# Refraction Code 92015



## KJenkins588 (May 31, 2018)

We have two ophthalmologists doing refractions two different ways. One does not bill if he does not issue and prescription the other bills every time she performs it (we know it's non-covered by Medicare). Our coding educator confirmed that a prescription is required to bill the 92015. However now she is asking if she is still able to bill if the patient should have a prescription for lenses but refuses to fill it. Has anyone run into this scenario before?
Any help would be appreciated!


----------



## thomas7331 (May 31, 2018)

You are billing for a service rendered and, from a coding standpoint, whether or not the patient decides to fill the prescription should have no bearing on this - the provider has still performed the service for the patient.  The same would apply for any medical provider.  Patients have the right to decide whether or not they wish to comply with the provider's recommendations, but if they do not, that does not mean the provider should not be paid for the services they perform.  That said, most practices do take customer service and patient satisfaction considerations into account and there may be factors that might warrant not charging patients under certain circumstances - that would be a business decision for your practice to make.


----------



## Cheezum51 (Jun 1, 2018)

You did the refraction and have the right to bill for it. The FTC has said that if an eyeglass prescription is done for a patient, you have a legal obligation to give them a copy of it at the conclusion of the exam, whether they want to buy glasses from you or not. If you don't, you're in violation of the FTC regulations on this subject.

Medicare rules state that if you do a refraction and don't charge for it then you may be violation of their rules as well.
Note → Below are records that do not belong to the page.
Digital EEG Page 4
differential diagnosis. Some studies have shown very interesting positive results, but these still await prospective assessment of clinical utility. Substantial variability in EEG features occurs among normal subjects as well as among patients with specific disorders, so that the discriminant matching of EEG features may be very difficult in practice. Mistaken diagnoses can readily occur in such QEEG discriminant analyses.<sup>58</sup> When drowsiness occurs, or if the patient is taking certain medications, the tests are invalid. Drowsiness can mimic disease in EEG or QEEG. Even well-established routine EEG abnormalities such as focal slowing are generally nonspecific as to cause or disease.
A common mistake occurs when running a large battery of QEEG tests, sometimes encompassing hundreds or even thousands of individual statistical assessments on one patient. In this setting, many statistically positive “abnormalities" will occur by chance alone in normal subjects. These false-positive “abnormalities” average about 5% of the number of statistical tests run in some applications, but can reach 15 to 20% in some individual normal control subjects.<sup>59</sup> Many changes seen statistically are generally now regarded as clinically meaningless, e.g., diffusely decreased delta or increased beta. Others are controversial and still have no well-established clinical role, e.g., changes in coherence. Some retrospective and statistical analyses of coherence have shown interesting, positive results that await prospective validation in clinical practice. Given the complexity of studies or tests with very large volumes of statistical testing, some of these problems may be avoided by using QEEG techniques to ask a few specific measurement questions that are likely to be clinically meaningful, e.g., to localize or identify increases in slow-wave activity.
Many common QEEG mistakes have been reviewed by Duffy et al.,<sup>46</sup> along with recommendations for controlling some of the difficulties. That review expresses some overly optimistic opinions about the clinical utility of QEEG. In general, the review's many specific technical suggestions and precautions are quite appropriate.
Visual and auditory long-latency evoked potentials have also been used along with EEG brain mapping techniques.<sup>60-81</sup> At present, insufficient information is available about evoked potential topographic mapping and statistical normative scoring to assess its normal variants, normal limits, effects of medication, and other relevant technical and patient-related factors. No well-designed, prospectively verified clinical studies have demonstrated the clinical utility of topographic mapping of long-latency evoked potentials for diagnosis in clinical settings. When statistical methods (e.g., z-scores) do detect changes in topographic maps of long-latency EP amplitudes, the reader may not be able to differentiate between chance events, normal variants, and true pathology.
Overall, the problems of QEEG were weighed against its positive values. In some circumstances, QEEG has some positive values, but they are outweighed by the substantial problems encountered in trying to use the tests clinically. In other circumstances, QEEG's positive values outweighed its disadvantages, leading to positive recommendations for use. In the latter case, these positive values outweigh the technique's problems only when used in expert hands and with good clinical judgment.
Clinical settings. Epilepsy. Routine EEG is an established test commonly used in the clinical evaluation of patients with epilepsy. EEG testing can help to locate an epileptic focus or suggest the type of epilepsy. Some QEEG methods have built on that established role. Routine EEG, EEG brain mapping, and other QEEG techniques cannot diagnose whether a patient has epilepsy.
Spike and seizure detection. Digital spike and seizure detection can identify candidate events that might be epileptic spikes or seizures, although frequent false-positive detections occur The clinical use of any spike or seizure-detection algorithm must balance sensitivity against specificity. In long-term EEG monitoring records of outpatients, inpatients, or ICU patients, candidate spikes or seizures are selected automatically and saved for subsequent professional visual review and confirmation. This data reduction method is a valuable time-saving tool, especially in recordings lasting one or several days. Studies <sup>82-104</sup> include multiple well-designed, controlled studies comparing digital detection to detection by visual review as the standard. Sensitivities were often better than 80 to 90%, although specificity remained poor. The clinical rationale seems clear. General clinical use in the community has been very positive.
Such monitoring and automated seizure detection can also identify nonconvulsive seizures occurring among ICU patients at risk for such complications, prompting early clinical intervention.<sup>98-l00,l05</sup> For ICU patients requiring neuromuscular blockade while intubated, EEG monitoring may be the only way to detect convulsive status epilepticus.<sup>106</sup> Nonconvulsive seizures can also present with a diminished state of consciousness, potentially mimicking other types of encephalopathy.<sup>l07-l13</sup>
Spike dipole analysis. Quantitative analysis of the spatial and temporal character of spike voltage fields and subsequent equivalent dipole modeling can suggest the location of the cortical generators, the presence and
An exception may be someone like a LASIK or post op cataract surgery patient where you may do a quick refraction just to determine their refractive status after the procedure. However, once you generate a "final RX", then you should charge for that and give it to the patient.

Here's an example of how a patient could take advantage of your doctor who does the refraction but doesn't charge for it and doesn't give them a copy of the RX, as required by law. Pt calls back 2 weeks later and says they changed their mind and want a copy of their RX to get some glasses. The RX is in the medical record, so you are obligated to give them a copy of it. But now they've gotten something free which took extra time during the doctor visit to generate. Are you going to try to charge the pt for the refraction on the back end of things like that? My guess is you'd get quite a bit of push back from the pt for that.

If you did it, charge for it!

Tom Cheezum, O.D., CPC, COPC


----------